Twenty-two-year-old Laura says she was “delighted” to hear this week that she had taken next to the top spot in the North of England heat of the Society of Dyers and Colourists International Design Competition 2019.
She was competing alongside hundreds of students and designers from universities all over the world, in the contest which helps entrants develop their understanding of colour and sustainability in the textile supply chain.
A former student of the Wensleydale School, Leyburn, and the Queen Elizabeth Sixth Form College in Darlington, Laura is in her final year of a textiles practice degree at the University of Huddersfield.
“I was delighted to hear the news. I’ve always enjoyed drawing and painting but my love of textiles and colour really developed while I was at the sixth-form college,” says Laura, whose work placements as part of her degree have been extensive and prestigious.

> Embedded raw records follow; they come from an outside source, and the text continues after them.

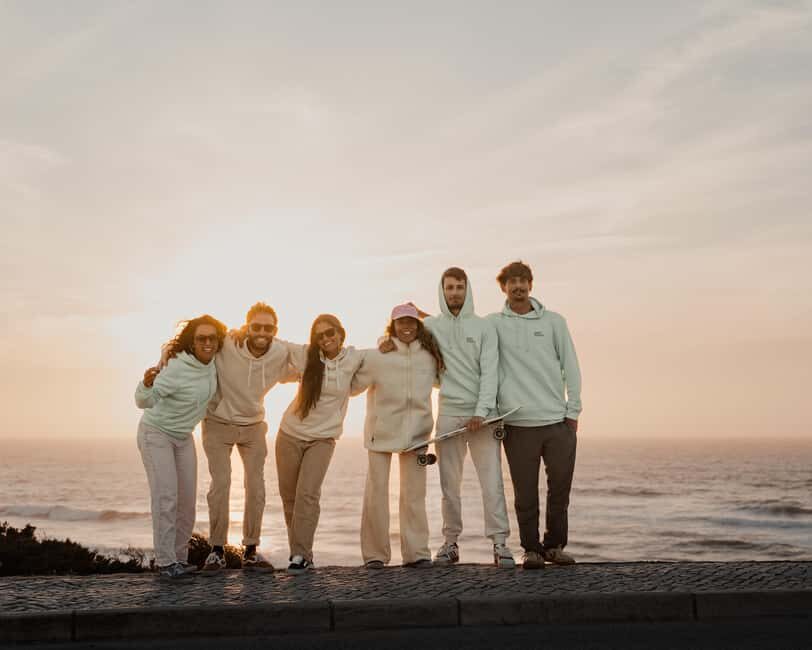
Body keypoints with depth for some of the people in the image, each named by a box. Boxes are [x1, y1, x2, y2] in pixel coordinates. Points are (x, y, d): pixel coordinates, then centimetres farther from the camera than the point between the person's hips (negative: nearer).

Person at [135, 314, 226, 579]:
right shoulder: (176, 369, -30)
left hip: (183, 437, 7)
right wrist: (146, 385, -53)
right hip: (156, 433, -7)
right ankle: (165, 561, -10)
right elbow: (144, 402, -35)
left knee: (187, 498, 7)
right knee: (166, 497, -16)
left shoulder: (212, 362, -11)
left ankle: (180, 557, 17)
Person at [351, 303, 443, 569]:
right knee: (376, 491, -1)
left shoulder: (430, 357, 3)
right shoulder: (375, 357, -6)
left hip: (416, 433, 2)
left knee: (414, 493, 6)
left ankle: (416, 552, 13)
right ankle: (375, 553, 9)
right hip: (381, 433, -2)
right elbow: (352, 386, 0)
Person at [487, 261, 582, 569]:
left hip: (558, 420, 1)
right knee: (525, 491, 1)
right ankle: (531, 548, 13)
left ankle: (555, 545, 18)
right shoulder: (494, 324, 5)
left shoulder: (554, 321, 9)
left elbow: (570, 367, 9)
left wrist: (573, 410, 2)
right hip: (518, 423, -1)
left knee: (560, 486, 3)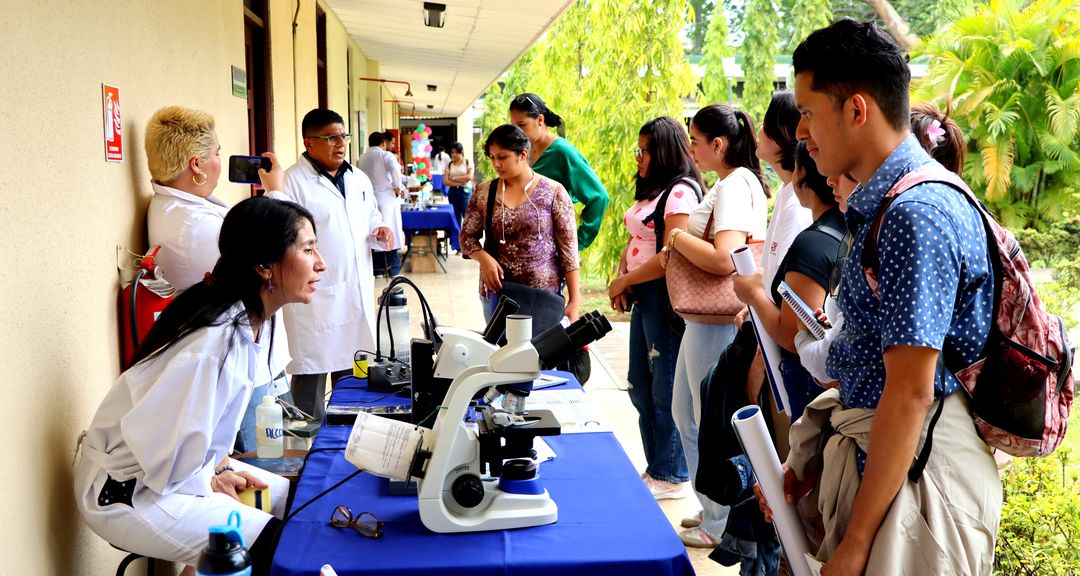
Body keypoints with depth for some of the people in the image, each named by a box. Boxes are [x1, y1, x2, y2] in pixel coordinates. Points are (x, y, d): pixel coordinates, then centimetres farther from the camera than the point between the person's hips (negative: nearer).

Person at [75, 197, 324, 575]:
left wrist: (220, 467, 0)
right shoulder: (215, 342, -31)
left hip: (185, 468, 9)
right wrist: (208, 482, -11)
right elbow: (158, 448, -28)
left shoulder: (258, 320, -4)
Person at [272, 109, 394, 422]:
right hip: (315, 298, -7)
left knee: (352, 374, 18)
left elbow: (371, 215, 25)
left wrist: (380, 230, 3)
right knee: (311, 377, 1)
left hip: (358, 293, 7)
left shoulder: (358, 179, 13)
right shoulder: (292, 182, -11)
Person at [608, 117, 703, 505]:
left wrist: (624, 281, -12)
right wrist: (621, 279, -1)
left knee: (666, 389, -1)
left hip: (666, 297, -10)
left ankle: (671, 477, 12)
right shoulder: (650, 191, 17)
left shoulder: (681, 191, -13)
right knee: (641, 386, 14)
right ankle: (655, 468, 26)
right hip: (643, 297, 10)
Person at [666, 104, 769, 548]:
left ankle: (719, 527, 17)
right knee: (686, 414, 20)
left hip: (719, 324, -11)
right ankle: (711, 509, 33)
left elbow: (723, 259, -28)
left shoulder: (736, 185, -18)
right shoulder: (726, 184, 13)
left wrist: (678, 237, -14)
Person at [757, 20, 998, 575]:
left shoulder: (916, 214, -23)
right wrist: (810, 461, 14)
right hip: (873, 446, 9)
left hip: (911, 462, -9)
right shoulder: (878, 202, 8)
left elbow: (910, 393, -24)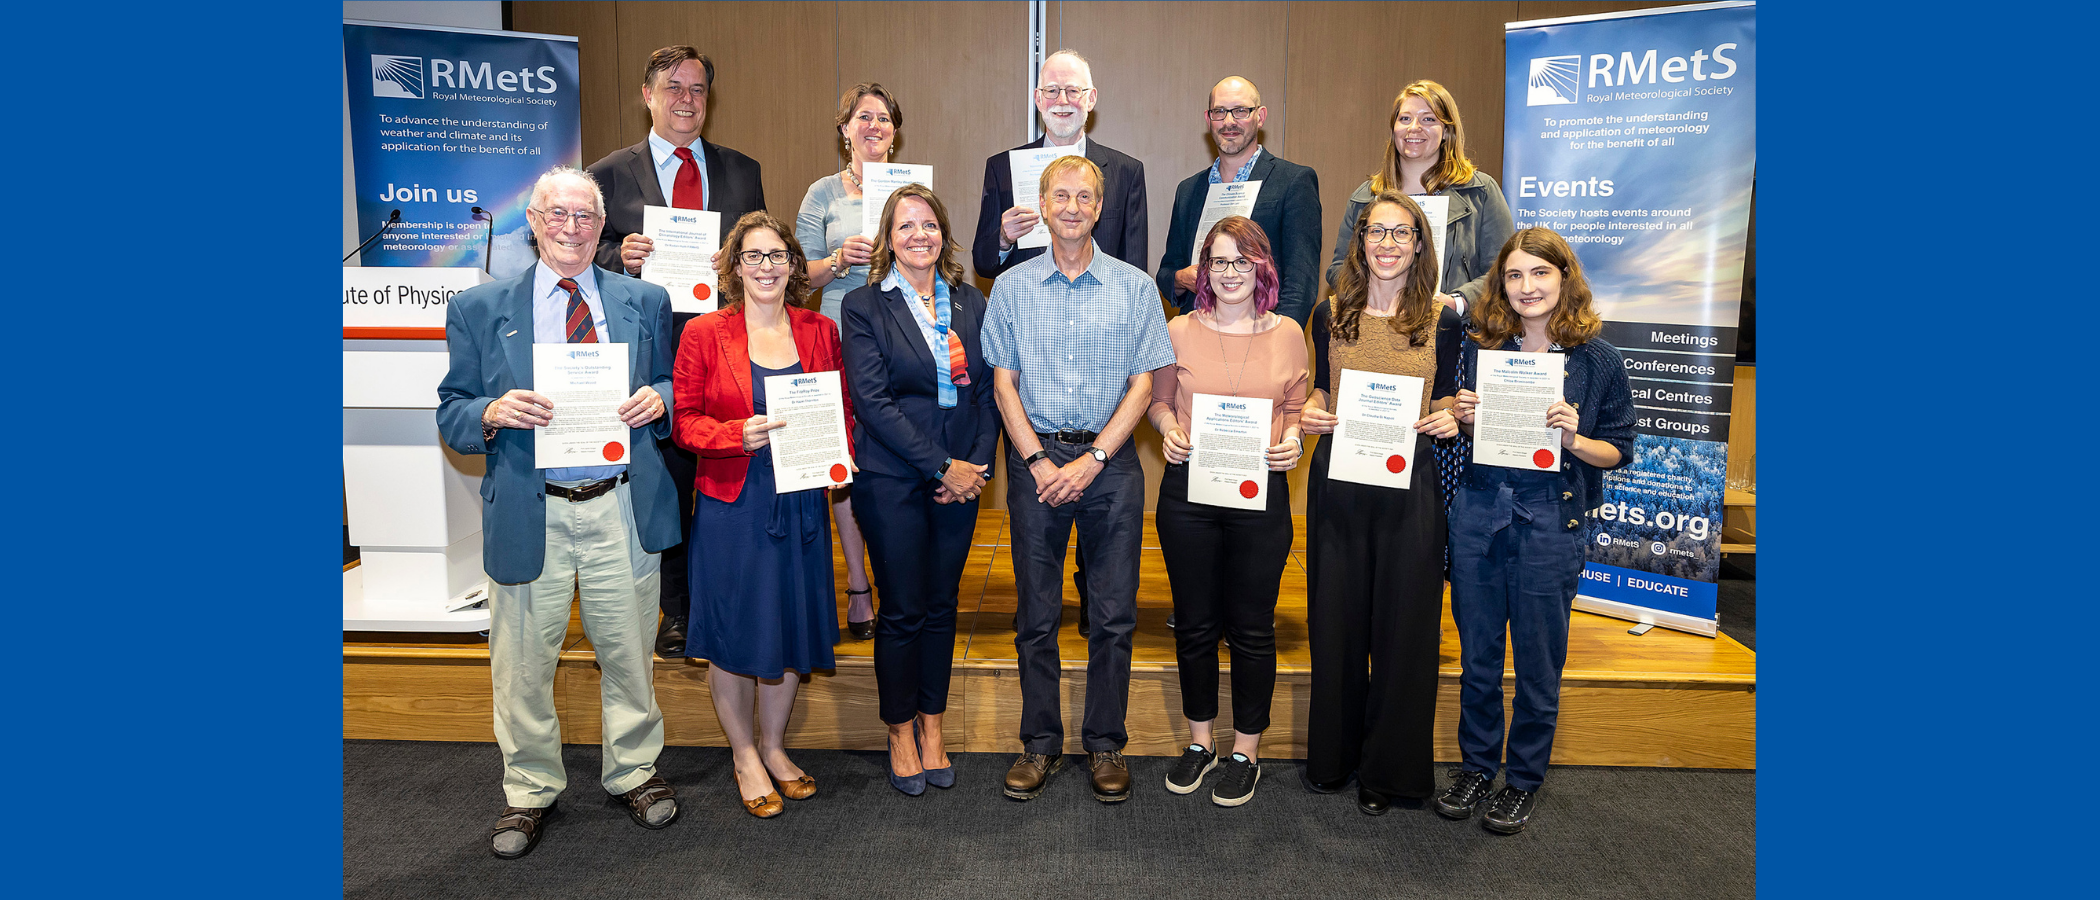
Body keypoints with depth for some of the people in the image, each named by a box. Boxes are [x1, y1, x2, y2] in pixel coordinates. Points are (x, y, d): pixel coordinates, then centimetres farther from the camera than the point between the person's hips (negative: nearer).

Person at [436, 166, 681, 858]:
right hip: (530, 513, -1)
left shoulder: (645, 301, 7)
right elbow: (452, 416, 4)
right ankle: (529, 791, 31)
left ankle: (633, 773, 35)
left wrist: (659, 398, -10)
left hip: (623, 508, 1)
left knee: (628, 653, 13)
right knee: (523, 664, 10)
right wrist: (494, 413, -17)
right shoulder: (479, 309, 4)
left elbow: (668, 387, 13)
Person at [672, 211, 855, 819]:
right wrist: (741, 435, -20)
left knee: (792, 626, 12)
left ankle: (774, 746, 33)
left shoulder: (819, 331, 6)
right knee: (733, 632, 6)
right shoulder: (704, 333, -3)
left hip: (800, 502, 3)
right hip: (731, 503, -3)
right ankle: (744, 756, 27)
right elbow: (684, 420, -4)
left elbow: (841, 410, 12)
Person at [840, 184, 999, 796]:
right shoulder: (865, 305, -3)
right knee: (902, 610, 4)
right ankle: (900, 734, 22)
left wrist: (979, 463, -6)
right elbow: (872, 401, -11)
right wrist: (941, 467, -15)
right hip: (893, 479, -3)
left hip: (961, 477, 4)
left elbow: (987, 390, 7)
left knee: (942, 606, 11)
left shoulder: (970, 302, 9)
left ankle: (931, 728, 26)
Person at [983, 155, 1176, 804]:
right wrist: (1039, 462, -8)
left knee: (1114, 614, 3)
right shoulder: (1011, 287, 7)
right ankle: (1040, 744, 18)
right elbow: (1004, 381, 4)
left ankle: (1106, 745, 17)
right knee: (1036, 614, 5)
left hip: (1110, 462, 0)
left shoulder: (1134, 287, 4)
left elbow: (1142, 384, 0)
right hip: (1036, 460, 1)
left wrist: (1090, 461, -9)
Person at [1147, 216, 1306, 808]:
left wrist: (1293, 439, -8)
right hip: (1188, 491, 1)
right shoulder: (1180, 331, 3)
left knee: (1252, 626, 7)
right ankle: (1200, 741, 29)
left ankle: (1246, 750, 24)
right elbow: (1160, 401, 13)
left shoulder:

She has worked alongside London fashion and embroidery designer Mary Katrantzou, preparing samples and final pieces for the London Fashion Week collection; leading British fashion brand, Hope and Ivy, which specialises in embroidery and hand-drawn prints; and Pattern Textiles based in Bethnal Green, London, who supply fashion houses and fabric manufacturers worldwide.
Laura is the daughter of Carolyn Cloughton, and granddaughter of Mary Hugill, both well-known in the community as dispensers and receptionists at the Central Dales medical practice in Hawes. Father, Richard, is a dairy farmer. Her sister Emma, 19, is also studying textiles, at the Northern School of Art in Hartlepool, and brother Jack, 17, is studying land-based engineering at Bishop Burton College, Beverley.